Julia Shearson, the executive director of CAIR-Cleveland, recently appeared on CNN to discuss Harvard's decision to ban men from a popular campus gym during certain hours after a handful of Muslim women had expressed discomfort at the prospect of working out in a mixed facility. School officials admit that the new guidelines have more to do with religion than gender.
"This isn't about excluding anybody," argued Shearson, a Harvard alumna. "This is about including everyone."
Robert Spencer critiques these updated standards for "inclusion":
The increasingly shrill demands in Western countries for accommodation of Muslim practices are not the latest manifestation of the push for equal rights for minorities. … Demanding a place at the table is not the same thing as demanding a separate table of one's own. In the civil rights movement, black Americans were working for full inclusion in the larger secular democratic culture, not trying to carve out their own enclave within it. If anything, they had that already, and that was the problem
By such thinking, he continues, "the Muslim Rosa Parks would insist on sitting in a separate place on the bus, and Muslim students would demand the right not to have to eat at infidel lunch counters."

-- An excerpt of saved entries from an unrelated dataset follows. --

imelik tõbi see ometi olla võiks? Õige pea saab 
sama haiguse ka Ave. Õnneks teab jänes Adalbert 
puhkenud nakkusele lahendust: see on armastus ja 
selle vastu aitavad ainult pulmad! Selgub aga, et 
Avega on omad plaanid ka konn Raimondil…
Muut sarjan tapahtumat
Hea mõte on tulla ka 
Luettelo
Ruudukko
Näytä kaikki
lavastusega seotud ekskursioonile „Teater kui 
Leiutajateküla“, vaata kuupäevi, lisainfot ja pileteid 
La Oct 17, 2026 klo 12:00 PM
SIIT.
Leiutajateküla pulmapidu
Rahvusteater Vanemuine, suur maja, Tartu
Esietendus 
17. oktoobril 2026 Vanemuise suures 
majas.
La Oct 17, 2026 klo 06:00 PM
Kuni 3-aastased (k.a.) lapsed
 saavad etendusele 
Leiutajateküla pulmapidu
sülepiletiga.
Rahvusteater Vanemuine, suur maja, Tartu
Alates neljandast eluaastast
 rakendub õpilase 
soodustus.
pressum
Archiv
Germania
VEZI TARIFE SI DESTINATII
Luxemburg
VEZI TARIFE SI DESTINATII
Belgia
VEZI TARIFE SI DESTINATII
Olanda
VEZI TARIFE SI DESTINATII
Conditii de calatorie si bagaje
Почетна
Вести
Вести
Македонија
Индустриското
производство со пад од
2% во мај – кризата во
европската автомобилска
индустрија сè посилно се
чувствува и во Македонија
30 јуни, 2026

Mark Steyn further exposes the irony:
Forty years ago, advocating separate drinking fountains made you a racist. Today, advocating separate taxi cabs or separate swimming sessions makes you a multiculturalist.
Indeed. Exclusion has become the new inclusion.
This episode offers merely the latest evidence that CAIR and its allies are unfit to claim the mantle of the civil rights movement, while elite institutions such as Harvard are all too willing to sell the classical notion of equality down the (Charles) river.